* Action item:
Copy the lines word for word, from the line containing "Q: What is blue?" through the end of the records, leaving out the pictures.

____________________

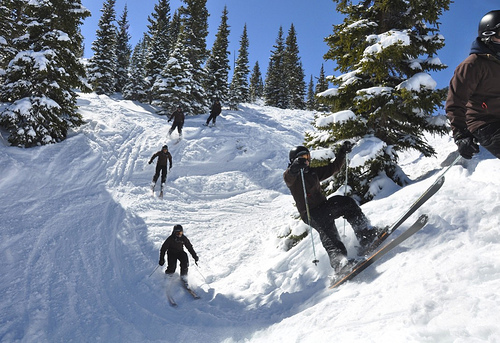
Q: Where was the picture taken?
A: At a ski slope.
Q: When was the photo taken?
A: During the day.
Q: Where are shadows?
A: On the snow.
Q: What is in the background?
A: Trees.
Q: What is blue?
A: Sky.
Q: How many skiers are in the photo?
A: Five.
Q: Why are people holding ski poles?
A: To ski.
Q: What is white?
A: Snow.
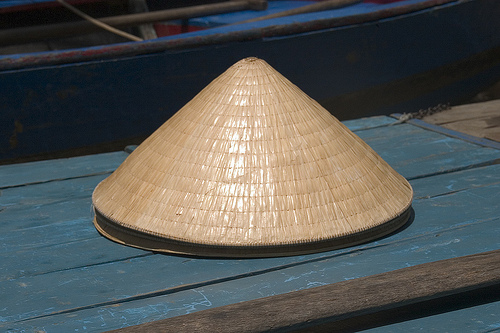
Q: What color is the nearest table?
A: Blue.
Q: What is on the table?
A: Hat.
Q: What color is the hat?
A: Tan.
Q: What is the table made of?
A: Wood.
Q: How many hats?
A: One.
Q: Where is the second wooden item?
A: Behind the blue table.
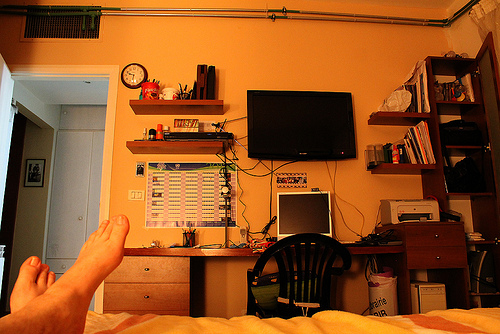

____________________

* Written answer:
Q: What is blue?
A: Sky.
Q: How many skiers are in the photo?
A: Five.
Q: Why are people holding ski poles?
A: To ski.
Q: What is white?
A: Snow.
Q: What color is the nearest table?
A: Blue.
Q: What is on the table?
A: Hat.
Q: What color is the hat?
A: Tan.
Q: What is the table made of?
A: Wood.
Q: How many hats?
A: One.
Q: Where is the second wooden item?
A: Behind the blue table.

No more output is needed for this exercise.